I am curious about the behavior of the following function:
void run_nfa(NFA *nfa, char *input, int *buf) {
if (!nfa) return;
int state[MAX_STATES];
for (int i = 0; i < MAX_STATES; i++) state[i] = -1;
int *cur_state = state;
cur_state[0] = nfa->initial_state;
for (int i = 0; input[i] != '\0'; i++) { // iterate over input
int new_state[MAX_STATES];
for (int j = 0; j < MAX_STATES; j++) new_state[j] = -1;
int count = 0;
for (int j = 0; j < MAX_STATES; j++) { // iterate over every current state
if (cur_state[j] == -1) break;
int temp[MAX_STATES];
for (int k = 0; k < MAX_STATES; k++) temp[k] = -1;
nfa->delta(cur_state[j], input[i], temp);
for (int k = 0; k < MAX_STATES; k++) { // iterate over returned states
if (temp[k] == -1) break;
bool has_added = false;
for (int h = 0; h < count; h++) { // iterate over states already added to new_state
if (new_state[h] == temp[k]) {
has_added = true;
break;
}
}
if (!has_added) new_state[count++] = temp[k];
}
}
cur_state = new_state;
}
memcpy(buf, cur_state, MAX_STATES * sizeof(int));
}
Every loop iteration of the nested loops takes the current states and calculates new states based on the current input symbol.
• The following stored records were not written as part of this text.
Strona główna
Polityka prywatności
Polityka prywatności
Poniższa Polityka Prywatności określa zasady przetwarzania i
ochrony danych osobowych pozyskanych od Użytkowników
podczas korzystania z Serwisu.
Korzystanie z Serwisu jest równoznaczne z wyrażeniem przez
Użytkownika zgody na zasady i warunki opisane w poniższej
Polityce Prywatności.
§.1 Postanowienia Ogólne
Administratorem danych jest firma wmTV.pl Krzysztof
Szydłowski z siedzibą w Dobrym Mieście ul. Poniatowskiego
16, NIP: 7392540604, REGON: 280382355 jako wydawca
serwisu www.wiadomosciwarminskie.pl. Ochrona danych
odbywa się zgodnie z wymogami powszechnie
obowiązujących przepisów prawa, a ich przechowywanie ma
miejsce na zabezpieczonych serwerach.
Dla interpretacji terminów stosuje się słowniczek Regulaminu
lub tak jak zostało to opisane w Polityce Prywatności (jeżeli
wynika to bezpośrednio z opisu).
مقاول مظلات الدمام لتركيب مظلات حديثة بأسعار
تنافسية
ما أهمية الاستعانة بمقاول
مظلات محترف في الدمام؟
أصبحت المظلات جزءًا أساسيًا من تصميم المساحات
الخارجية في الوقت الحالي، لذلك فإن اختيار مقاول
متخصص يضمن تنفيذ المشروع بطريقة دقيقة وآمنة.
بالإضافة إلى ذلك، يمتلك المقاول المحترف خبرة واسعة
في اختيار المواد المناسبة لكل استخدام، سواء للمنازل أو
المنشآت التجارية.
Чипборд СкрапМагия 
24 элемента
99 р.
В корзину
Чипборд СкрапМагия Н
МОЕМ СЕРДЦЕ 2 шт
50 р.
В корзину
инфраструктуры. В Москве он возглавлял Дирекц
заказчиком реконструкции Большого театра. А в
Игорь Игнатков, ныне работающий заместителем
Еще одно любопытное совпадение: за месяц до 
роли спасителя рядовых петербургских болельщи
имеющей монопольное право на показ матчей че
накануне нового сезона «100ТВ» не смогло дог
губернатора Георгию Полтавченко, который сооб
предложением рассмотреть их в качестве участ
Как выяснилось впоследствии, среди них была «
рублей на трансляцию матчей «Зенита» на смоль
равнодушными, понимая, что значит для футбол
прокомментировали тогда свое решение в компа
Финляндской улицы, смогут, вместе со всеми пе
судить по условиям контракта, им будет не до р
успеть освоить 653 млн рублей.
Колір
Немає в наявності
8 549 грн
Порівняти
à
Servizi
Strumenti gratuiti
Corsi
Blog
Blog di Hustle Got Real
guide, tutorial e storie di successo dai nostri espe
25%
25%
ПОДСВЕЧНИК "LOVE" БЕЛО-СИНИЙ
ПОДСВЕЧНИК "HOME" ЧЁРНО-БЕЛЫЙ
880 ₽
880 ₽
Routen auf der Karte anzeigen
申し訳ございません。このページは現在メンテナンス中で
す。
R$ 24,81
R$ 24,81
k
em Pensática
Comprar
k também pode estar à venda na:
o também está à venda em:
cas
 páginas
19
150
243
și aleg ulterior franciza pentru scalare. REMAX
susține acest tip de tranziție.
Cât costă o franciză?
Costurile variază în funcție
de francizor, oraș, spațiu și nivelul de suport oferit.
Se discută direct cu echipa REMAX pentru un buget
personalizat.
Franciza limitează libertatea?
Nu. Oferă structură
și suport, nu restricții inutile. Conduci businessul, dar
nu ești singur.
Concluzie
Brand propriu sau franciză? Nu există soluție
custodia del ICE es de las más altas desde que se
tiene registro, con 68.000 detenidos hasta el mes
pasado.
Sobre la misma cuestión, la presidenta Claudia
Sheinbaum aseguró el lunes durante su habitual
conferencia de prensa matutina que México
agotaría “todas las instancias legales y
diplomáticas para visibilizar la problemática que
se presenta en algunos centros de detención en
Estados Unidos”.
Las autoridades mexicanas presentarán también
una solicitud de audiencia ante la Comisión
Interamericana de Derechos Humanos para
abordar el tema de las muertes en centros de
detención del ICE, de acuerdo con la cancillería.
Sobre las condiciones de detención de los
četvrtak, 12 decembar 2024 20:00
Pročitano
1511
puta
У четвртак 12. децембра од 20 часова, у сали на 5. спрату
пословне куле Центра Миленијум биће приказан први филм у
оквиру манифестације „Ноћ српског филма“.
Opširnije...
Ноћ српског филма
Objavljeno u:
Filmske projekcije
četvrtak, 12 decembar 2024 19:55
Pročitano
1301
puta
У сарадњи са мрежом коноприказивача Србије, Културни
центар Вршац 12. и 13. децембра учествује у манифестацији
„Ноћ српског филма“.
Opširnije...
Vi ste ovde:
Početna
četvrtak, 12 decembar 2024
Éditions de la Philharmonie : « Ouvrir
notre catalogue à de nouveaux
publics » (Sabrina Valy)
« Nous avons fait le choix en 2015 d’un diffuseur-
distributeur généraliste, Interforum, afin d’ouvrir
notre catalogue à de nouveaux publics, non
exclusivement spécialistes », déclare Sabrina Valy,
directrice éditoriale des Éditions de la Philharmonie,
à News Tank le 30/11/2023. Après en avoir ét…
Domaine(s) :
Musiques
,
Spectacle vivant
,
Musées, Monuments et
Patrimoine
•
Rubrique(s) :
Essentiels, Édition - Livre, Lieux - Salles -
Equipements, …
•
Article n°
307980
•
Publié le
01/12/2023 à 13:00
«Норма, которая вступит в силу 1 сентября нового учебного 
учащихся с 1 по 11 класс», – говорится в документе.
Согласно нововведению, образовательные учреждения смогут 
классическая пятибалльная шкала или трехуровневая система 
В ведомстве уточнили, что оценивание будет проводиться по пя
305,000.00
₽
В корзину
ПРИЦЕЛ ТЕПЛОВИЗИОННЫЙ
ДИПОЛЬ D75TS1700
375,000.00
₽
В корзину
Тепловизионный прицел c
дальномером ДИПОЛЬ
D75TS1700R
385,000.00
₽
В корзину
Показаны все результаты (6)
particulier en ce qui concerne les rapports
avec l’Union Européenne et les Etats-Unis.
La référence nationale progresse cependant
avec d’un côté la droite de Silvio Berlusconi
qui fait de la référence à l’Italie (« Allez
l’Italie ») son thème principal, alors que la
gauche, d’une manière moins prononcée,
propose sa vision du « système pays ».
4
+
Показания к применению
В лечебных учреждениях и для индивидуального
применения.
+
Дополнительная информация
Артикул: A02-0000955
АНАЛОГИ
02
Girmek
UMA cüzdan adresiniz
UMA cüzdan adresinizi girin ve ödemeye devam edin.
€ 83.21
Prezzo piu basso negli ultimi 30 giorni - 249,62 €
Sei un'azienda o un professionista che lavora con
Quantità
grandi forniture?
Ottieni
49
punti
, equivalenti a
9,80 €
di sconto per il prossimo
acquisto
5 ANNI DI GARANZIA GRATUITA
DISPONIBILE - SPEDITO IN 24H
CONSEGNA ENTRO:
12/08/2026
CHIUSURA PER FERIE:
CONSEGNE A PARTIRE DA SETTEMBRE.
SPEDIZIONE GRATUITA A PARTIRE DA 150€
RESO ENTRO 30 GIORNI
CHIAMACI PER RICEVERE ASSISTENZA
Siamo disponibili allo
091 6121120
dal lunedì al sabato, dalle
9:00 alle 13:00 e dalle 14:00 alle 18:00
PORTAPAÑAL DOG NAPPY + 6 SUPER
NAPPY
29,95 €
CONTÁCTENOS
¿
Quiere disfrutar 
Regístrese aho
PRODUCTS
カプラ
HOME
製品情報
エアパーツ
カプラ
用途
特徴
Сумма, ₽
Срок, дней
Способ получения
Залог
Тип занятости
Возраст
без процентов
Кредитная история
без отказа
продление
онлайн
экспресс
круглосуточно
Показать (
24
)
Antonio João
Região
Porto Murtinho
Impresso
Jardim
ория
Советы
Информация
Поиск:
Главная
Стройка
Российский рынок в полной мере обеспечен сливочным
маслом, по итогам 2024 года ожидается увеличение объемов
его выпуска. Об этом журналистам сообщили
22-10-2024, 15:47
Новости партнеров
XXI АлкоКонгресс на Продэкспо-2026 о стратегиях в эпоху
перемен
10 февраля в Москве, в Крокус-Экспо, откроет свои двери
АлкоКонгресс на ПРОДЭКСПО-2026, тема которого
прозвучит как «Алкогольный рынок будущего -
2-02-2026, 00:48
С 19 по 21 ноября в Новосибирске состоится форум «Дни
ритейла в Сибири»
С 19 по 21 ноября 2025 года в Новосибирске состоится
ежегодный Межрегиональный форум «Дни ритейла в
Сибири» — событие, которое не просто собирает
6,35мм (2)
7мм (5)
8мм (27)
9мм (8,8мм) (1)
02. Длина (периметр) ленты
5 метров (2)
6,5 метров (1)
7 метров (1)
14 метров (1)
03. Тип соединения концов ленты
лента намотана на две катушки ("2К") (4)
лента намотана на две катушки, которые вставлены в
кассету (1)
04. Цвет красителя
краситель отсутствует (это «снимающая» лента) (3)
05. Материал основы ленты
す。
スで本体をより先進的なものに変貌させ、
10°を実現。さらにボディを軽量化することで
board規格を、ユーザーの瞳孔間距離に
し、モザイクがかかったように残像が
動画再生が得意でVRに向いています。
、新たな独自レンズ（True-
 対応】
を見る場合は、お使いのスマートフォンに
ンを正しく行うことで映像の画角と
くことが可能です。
The current behavior is that on every loop iteration starting from the second iteration, new_state[MAX_STATES] gets created at the same memory address and the memory pointed to by cur_state gets overwritten by the initialization loop that I have there for new_state.
I know that I can fix this by using memcpy(). I am just curious why this happens. I obviously have a pointer pointing to that memory address so why does it get overwritten? Is it because new_state belongs to previous loop scope instance so it gets deallocated and that memory address becomes a free real estate?